Jump to content

Wikipedia:Categorization

From Wikipedia, the free encyclopedia
This is an old revision of this page, as edited by Fennec (talk | contribs) at 04:10, 2 June 2004 (tweak Comics). The present address (URL) is a permanent link to this revision, which may differ significantly from the current revision.

Overview

This page will serve as a central operating point for the different categorization projects.

All existing categories are listed here.

See also: m:MediaWiki User's Guide: Using Categories, Wikipedia:Category, Wikipedia:Category schemes, Lists of articles by category and Wikipedia:Categories for deletion

Formatting

At the beginning or at the end of articles (with interlanguage links) ?

Category tags should, in all cases, be the very first thing listed on the article. →Raul654 17:27, 30 May 2004 (UTC)[reply]
Strictly against this. Categories should be listed last in the article. Why? We had the same discussion with interlanguage links: it's just not pretty for a new user when he clicks edit to see a bunch of categories. Put them at the end, please. --denny vrandečić 20:50, May 30, 2004 (UTC)
They should be above the interlanguage links at the bottom in my opinion. Angela. 21:46, 30 May 2004 (UTC)[reply]
Agree. --denny vrandečić 21:52, May 30, 2004 (UTC)
Agree. James F. (talk) 21:56, 30 May 2004 (UTC)[reply]
Agree (at the end of articles). -- User:Docu
Agree, end is the place. Jamesday 01:25, 1 Jun 2004 (UTC)
Yep. Dori | Talk 05:28, Jun 1, 2004 (UTC)
Another vote for the bottom, either before or after the w:xx's. Hajor 18:40, 1 Jun 2004 (UTC)
Agree, just the position where I choosed to put them myself before coming here. andy 20:18, 1 Jun 2004 (UTC)
Disagree. Category seems more natural at the top, IMHO. Quadell (talk) 17:53, Jun 1, 2004 (UTC)
First. Interlanguage links make more sense at the bottom because they're numerous and intimidating and not going to be edited (or understood) by newer users. Categories are the opposite: not numerous, not intimidating and all users should be able to easily understand and add categories, so they shouldn't be hidden at the bottom. RADICALBENDER 00:22, 2 Jun 2004 (UTC)
They should go at the bottom, after the inter-language links. IMHO, nothing, not a table or an image, should go before the first line(s) of text in the article, just to keep from intimidating a new user. Gentgeen 00:37, 2 Jun 2004 (UTC)

Hierarchicalization

Categories should be kept as hierarchical as possible. That is, the number of top-level categories should be kept at a minimum.

Most importantly, an article should only link to the most specific categories it is in. Thus, Paul McCartney should link not to People, nor to People of Britain, nor to Musicians, but to British musicians, or rather The Beatles. The reason for this is that The Beatles should be hierarchicalized as follows (arrows denote parentage; linked items are articles; the rest are categories):

Paul McCartney
      |                            -----> Musicians -----
      V                           /                      \
The Beatles -> British musicians -                        ---> People
                                  \                      /
                                   -> People of Britain -

Thus, it's known that British musicians are not only musicians and British people, but also People. Which is obvious. Thus, the number of actual category links on the article page can be kept to a minimum.

Problems to work on —
#1 On the categorization page, what does Angela say category tags should be placed above?
#2 Repeat word for word the stretch of the categorization page that begins at the words "They should be" and stops after "01:25, 1 Jun 2004 (UTC)".

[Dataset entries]

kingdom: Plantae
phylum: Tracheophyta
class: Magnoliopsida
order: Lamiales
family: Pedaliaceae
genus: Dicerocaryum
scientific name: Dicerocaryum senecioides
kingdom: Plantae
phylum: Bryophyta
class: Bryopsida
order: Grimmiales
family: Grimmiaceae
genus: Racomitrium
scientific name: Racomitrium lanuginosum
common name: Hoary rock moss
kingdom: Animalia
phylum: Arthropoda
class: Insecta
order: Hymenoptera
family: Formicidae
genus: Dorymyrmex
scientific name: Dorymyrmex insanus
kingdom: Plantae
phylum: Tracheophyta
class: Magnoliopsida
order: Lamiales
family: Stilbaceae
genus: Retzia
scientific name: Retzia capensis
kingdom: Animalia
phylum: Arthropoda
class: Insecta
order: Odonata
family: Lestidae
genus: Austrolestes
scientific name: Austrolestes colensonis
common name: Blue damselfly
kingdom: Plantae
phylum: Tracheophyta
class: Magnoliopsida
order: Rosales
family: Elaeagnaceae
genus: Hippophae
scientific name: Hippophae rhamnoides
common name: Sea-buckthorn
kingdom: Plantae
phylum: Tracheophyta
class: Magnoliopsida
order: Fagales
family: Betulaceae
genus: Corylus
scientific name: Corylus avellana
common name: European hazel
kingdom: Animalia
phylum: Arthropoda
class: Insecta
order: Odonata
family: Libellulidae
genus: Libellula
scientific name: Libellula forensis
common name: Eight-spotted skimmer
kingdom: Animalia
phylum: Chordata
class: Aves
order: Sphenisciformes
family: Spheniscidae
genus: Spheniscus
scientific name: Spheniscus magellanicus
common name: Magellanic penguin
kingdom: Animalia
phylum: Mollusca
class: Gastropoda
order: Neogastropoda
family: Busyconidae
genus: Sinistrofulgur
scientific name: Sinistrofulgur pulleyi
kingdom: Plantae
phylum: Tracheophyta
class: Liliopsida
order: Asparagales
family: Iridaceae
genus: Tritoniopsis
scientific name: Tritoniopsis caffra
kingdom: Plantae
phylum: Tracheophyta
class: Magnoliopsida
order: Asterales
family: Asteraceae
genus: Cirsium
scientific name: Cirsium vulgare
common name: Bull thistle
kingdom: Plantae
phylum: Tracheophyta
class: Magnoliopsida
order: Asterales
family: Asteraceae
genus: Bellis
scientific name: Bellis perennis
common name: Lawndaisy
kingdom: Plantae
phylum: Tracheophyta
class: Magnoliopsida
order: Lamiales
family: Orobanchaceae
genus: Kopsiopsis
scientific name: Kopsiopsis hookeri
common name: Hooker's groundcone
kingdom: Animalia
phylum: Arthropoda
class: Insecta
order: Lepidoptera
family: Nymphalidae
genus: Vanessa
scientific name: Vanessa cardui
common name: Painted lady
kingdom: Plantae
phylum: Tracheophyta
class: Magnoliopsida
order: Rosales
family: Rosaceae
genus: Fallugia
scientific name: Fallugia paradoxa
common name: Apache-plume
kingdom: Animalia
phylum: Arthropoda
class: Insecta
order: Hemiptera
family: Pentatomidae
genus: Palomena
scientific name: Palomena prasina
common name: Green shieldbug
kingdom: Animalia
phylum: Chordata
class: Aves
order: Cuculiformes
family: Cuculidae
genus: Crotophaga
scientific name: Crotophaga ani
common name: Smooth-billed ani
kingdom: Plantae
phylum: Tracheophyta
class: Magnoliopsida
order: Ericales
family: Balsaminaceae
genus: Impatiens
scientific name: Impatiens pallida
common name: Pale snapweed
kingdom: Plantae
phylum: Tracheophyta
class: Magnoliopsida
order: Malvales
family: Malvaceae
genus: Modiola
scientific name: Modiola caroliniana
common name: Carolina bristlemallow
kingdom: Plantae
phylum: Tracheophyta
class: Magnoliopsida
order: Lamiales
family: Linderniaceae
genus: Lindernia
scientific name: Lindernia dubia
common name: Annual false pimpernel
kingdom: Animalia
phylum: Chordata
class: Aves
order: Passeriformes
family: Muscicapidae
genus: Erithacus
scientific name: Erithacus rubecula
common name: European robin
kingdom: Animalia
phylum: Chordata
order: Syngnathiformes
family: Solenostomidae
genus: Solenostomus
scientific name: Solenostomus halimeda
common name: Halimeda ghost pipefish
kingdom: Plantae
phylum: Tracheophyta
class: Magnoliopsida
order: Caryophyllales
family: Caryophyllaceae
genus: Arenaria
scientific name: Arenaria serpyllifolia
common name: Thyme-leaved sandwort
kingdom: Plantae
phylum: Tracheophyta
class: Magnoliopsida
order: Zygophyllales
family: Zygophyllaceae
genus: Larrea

Outputs by task —
#1 The interlanguage links at the bottom.

#2
They should be above the interlanguage links at the bottom in my opinion. Angela. 21:46, 30 May 2004 (UTC)[reply]
Agree. --denny vrandečić 21:52, May 30, 2004 (UTC)
Agree. James F. (talk) 21:56, 30 May 2004 (UTC)[reply]
Agree (at the end of articles). -- User:Docu
Agree, end is the place. Jamesday 01:25, 1 Jun 2004 (UTC)